Interest Rates were cut at 7 am this morning as the Bank of England made the extraordinary decision to slash the Bank of England Base Rate by 0.5%, back to their historic low of 0.25%.
For a central bank to cut interest rates on the morning of a Budget is an extraordinary move that reflects the gravity of the Covid-19 situation unfolding.
Over the past 48 hours, a growing number of lenders have come out and said they will support homeowners with payment holidays due to the coronavirus threat, but this takes things to a whole new level.
What does the interest rates cut mean for my mortgage?
Whilst savers are again feeling the squeeze, borrowers on a tracker rate will see an immediate benefit in their next month’s payments. Borrowers on a fixed rate will see no immediate change to your monthly payments.
For those who have not taken out a mortgage yet, it will be interesting to see what lenders do here.
Whilst Tracker rate products suddenly look much more attractive, it is likely lenders will reprice these at a slightly higher level. So rather than Bank Base + 0.74% = 1.49%, you may now get Bank Base plus 1.20% = 1.45%.

_ _ _ _ _

WORK ITEM A: Rewrite the paragraph of the article on the interest rate cut that begins "Whilst savers are again feeling the squeeze" as a short bulleted list, keeping its main facts.
WORK ITEM B: Summarize the article on the interest rate cut in two sentences.
WORK ITEM C: Reproduce the passage of the article on the interest rate cut that begins at the words "For a central" and ends after the words "for my mortgage?".

RECORDS SUPPLIED:
_ _ _ _ _

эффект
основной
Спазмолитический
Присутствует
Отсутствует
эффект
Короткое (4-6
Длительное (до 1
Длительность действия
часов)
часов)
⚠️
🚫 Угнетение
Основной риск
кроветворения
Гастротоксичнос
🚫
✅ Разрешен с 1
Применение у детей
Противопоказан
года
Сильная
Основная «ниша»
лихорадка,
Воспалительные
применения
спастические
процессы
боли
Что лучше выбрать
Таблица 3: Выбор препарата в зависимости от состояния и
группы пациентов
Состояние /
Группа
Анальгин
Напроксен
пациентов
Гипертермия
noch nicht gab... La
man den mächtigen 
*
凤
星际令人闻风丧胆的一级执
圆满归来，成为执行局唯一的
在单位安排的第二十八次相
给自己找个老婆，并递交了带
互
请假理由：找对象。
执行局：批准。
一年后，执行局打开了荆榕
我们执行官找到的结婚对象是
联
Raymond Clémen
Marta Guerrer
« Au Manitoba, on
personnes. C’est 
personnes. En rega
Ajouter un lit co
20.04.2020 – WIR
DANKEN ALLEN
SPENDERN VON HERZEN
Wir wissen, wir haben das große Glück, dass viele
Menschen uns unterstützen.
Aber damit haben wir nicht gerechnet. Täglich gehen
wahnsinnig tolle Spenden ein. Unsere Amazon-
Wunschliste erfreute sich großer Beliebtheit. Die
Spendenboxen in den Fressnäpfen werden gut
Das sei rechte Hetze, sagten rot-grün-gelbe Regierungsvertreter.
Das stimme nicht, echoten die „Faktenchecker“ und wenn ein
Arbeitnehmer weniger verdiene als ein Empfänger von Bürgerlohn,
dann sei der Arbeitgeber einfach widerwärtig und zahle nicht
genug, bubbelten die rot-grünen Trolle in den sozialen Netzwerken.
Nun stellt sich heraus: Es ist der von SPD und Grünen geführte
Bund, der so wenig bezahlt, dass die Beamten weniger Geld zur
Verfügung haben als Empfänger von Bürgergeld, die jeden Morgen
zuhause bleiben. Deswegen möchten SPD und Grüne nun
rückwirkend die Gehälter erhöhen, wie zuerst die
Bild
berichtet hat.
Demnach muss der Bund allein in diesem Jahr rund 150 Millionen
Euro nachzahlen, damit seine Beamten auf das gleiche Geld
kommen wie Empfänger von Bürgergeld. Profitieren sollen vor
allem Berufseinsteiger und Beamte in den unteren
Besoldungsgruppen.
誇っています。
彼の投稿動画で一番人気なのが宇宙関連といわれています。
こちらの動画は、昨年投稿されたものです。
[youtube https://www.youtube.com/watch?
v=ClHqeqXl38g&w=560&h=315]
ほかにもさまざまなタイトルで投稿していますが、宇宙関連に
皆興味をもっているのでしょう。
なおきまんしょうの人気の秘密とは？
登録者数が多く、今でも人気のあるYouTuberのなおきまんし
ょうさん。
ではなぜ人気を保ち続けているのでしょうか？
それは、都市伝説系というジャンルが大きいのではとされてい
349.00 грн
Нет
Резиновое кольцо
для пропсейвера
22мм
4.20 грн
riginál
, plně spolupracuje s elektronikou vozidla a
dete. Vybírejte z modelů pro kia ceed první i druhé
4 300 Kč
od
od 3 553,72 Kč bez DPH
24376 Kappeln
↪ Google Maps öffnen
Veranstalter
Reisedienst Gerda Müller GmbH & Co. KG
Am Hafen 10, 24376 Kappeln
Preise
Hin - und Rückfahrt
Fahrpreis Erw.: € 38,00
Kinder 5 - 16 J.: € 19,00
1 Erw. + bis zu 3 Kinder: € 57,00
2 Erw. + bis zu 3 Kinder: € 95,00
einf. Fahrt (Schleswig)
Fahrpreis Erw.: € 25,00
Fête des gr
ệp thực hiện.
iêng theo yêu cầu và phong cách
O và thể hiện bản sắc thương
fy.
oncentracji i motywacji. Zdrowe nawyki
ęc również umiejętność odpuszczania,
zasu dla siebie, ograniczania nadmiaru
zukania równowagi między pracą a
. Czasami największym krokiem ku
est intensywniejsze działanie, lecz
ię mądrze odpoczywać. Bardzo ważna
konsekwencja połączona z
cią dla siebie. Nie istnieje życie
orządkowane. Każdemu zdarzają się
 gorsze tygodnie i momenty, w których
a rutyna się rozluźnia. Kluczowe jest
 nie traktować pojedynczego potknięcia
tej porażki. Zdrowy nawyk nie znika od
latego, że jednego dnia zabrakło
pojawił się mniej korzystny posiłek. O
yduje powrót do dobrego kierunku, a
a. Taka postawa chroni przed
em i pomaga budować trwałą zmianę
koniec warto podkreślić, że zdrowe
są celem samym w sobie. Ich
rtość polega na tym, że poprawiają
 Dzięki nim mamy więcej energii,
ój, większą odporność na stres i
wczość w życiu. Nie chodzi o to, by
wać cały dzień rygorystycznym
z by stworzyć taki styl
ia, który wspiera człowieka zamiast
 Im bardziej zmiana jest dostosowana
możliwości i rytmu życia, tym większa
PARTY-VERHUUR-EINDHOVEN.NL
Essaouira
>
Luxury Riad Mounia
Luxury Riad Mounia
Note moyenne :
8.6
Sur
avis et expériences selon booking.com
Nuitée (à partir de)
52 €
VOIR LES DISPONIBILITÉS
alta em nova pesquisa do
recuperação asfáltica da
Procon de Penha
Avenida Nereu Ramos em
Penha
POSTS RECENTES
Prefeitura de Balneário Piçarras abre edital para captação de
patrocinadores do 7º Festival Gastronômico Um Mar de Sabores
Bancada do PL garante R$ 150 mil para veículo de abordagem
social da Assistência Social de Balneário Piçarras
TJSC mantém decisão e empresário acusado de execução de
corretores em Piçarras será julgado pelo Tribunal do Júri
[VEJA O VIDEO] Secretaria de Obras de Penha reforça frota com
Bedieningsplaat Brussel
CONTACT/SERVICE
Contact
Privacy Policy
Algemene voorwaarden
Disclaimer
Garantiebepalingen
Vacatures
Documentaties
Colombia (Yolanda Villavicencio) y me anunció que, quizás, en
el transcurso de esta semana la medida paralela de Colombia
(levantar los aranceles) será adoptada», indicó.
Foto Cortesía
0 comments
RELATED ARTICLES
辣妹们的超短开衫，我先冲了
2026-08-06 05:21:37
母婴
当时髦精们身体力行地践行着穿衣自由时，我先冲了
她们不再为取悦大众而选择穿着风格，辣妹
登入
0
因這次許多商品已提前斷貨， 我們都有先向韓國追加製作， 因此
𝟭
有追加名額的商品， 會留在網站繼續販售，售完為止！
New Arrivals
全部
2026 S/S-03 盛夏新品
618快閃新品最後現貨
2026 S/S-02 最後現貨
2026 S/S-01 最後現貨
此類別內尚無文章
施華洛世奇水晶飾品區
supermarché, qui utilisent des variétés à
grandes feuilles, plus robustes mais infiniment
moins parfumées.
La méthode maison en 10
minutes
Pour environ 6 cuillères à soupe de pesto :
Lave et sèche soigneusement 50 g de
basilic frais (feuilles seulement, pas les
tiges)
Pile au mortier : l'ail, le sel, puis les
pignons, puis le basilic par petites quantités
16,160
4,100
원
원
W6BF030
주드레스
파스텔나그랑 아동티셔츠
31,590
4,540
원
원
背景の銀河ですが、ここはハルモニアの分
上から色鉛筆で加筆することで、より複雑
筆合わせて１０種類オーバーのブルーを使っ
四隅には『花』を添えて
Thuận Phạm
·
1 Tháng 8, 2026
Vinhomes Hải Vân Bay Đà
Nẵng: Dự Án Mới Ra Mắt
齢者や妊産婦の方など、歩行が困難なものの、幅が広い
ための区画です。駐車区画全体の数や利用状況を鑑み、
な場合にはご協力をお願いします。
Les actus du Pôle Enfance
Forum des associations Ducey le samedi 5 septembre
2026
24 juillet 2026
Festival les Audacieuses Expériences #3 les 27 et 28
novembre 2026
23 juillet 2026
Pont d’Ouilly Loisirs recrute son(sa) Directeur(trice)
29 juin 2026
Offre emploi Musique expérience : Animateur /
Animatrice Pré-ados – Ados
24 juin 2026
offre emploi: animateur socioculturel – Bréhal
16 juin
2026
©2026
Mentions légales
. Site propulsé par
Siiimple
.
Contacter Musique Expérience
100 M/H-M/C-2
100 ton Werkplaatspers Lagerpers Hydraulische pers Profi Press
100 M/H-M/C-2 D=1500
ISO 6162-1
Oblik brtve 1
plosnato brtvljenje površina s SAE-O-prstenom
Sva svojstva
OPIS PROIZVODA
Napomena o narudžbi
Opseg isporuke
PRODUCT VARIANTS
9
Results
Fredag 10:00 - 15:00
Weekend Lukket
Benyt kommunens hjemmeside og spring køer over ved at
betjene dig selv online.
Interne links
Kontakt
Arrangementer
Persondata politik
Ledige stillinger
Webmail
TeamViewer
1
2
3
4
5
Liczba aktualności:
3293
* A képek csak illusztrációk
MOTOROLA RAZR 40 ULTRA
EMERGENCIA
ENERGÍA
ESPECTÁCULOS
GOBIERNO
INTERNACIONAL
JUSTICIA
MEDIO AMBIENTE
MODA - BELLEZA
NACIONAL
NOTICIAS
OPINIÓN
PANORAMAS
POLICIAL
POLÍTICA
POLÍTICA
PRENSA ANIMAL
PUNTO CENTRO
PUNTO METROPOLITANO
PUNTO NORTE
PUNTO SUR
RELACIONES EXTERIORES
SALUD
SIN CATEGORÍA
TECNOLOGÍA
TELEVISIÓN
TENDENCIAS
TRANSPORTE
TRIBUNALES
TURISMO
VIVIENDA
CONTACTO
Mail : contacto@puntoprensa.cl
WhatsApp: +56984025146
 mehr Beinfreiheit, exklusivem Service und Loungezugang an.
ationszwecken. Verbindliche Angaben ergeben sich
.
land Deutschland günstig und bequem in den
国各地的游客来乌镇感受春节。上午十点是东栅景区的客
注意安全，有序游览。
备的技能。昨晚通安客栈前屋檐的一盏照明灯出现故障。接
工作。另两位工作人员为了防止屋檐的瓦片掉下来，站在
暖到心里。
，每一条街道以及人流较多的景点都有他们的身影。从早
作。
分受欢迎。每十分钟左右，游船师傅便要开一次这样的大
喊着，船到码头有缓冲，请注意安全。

_ _ _ _ _

RESPONSE AREA A:
- Savers are feeling the squeeze again.
- Borrowers on a tracker rate will see an immediate benefit in their next month's payments.
- Borrowers on a fixed rate will see no immediate change to their monthly payments.

RESPONSE AREA B: The Bank of England cut its Base Rate by 0.5% to a historic low of 0.25% on the morning of a Budget, a move the article calls extraordinary and a reflection of the gravity of the Covid-19 situation. Borrowers on tracker rates will see an immediate benefit while those on fixed rates will see no immediate change, and lenders are likely to reprice new tracker products at a slightly higher margin.

RESPONSE AREA C:
For a central bank to cut interest rates on the morning of a Budget is an extraordinary move that reflects the gravity of the Covid-19 situation unfolding.
Over the past 48 hours, a growing number of lenders have come out and said they will support homeowners with payment holidays due to the coronavirus threat, but this takes things to a whole new level.
What does the interest rates cut mean for my mortgage?